1 Известный суперлевый террорист Карлос (он же Ильич) объявил, что намерен принять мусульманство, ибо это соответствует интересам борьбы. Хотелось бы спросить: “Борьбы? За что?” — (Н. К.).
2 У революционеров были и меценаты, в партийные кассы поступали и деньги, добытые в результате “эксов”. Я вполне допускаю и то, что Савва Морозов был убит и что это убийство было совершено с целью пополнения его наследством партийной кассы. Но утверждение авторов увиденного мной недавно телефильма о Савве Морозове, что такие вещи сознательно делались для обеспечения немалых потребностей Ленина и его окружения, вызвали мой протест. Это глупое подмигивание и опошление истории. Видный большевик Адольф Иоффе, наоборот, отдал партии все свое немалое наследство — случай не такой уж редкий в этой среде, хотя большевизм не становится от этого менее отвратительным и преступным. Эти же люди вполне допускали использование уголовщины (потом развязали уголовную стихию во всей стране), но видеть за их деяниями уголовные мотивы — значит, сильно упрощать и опошлять нашу трагедию.
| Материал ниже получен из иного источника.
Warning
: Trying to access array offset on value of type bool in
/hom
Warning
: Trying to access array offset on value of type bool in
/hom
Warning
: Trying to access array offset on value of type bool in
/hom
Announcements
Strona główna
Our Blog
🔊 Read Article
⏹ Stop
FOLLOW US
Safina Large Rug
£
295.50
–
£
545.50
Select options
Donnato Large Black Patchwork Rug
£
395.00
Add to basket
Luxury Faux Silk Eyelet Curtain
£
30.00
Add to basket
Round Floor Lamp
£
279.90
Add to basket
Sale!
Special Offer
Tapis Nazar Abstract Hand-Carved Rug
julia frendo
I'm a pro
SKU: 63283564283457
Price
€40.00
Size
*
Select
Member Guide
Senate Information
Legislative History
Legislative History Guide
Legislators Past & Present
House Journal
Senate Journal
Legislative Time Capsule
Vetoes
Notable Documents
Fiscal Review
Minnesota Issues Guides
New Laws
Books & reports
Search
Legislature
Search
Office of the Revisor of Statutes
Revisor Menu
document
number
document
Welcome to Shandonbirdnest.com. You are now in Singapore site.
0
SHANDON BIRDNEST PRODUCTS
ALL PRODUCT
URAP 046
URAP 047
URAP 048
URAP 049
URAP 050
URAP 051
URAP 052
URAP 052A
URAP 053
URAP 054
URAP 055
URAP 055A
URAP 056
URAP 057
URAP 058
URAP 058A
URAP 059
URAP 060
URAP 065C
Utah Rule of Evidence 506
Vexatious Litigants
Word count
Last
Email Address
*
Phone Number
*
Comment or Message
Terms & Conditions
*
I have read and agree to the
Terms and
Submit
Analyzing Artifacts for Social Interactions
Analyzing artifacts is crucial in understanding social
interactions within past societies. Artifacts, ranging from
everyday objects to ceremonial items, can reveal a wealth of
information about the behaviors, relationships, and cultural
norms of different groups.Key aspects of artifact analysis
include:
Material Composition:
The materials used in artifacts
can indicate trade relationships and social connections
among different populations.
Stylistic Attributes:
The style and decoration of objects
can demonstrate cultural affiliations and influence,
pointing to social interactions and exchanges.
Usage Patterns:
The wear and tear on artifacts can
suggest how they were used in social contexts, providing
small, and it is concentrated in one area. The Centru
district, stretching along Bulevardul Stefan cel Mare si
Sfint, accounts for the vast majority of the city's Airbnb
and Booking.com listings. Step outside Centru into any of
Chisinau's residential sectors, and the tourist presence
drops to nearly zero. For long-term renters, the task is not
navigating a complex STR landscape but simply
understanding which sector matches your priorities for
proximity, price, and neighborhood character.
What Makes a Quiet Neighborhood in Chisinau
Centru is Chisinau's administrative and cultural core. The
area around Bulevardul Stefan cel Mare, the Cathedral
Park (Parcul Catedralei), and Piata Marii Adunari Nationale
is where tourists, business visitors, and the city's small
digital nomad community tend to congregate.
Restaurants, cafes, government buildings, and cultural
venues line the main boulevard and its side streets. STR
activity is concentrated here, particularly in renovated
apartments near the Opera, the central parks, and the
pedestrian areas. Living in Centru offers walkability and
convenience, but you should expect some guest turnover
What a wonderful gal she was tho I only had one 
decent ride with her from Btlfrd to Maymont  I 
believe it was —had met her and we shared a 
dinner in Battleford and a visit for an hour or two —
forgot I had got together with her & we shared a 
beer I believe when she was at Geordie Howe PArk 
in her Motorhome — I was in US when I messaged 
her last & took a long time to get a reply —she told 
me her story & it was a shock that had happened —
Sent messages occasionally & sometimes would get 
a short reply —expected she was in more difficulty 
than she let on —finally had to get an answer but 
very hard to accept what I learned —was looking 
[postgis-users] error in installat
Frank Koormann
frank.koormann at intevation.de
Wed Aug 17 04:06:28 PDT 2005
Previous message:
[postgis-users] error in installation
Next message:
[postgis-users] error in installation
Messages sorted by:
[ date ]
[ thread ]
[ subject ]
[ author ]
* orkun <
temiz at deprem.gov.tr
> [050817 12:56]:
3 Как уже здесь говорилось, я тоже отношусь к Первой мировой войне более чем отрицательно — считаю ее падением и кризисом нашей цивилизации, но для Ленина это падение было катализатором надежды.
4 Впрочем, потом оказывалось, что многие понимали себя неправильно, о чем свидетельствует, как мне рассказывали, 100 000 карточек закрытой картотеки провокаторов Департамента полиции, хранившейся в бывшем Музее революции. Когда припекало, вдруг выяснялось, что другие, “мещанские” ценности в глазах припекаемого выглядят заманчивей, чем революционный подвиг. Но это другая тема.
5 Деление социалистов на фракции и даже партии ощущалось больше в эмиграции , чем в метрополии. По-настоящему самоопределение российских социалистов началось в середине 1917 года. В восемнадцатом году некоторые из старых большевиков говорили даже, что Ленин изменил большевизму, ибо ни о каких диктатуре пролетариата и мировой революции в программе большевиков, принятой на Втором съезле РСДРП, и речи не было.
6 Надо уточнить термины. Речь сейчас шла не обо всей интеллигенции, а только об интеллектуальной элите. Но утрата влияния относится ко всей интеллигенции. Что тоже было печально, несмотря на все ее давно уже отмеченные недостатки и пороки.
7 Церковь, правда, как-то сопротивлялась, но в глазах традиционного интеллигента церковь давно не ассоциировалась с духовной, точней общественной и “умственной” жизнью, — религиозное возрождение перед революцией коснулось только элиты, остальные встретили его враждебно.
8 Я не утверждаю, что все тогдашние неофиты большевизма были такими. Были и те, кто приходил к религии — через русскую религиозную философию, — их мало кто знал и понимал. Хватало и просто приспособленцев ( я их не осуждаю, куда им было деваться), но говорю здесь только о сделавших такой выбор честно.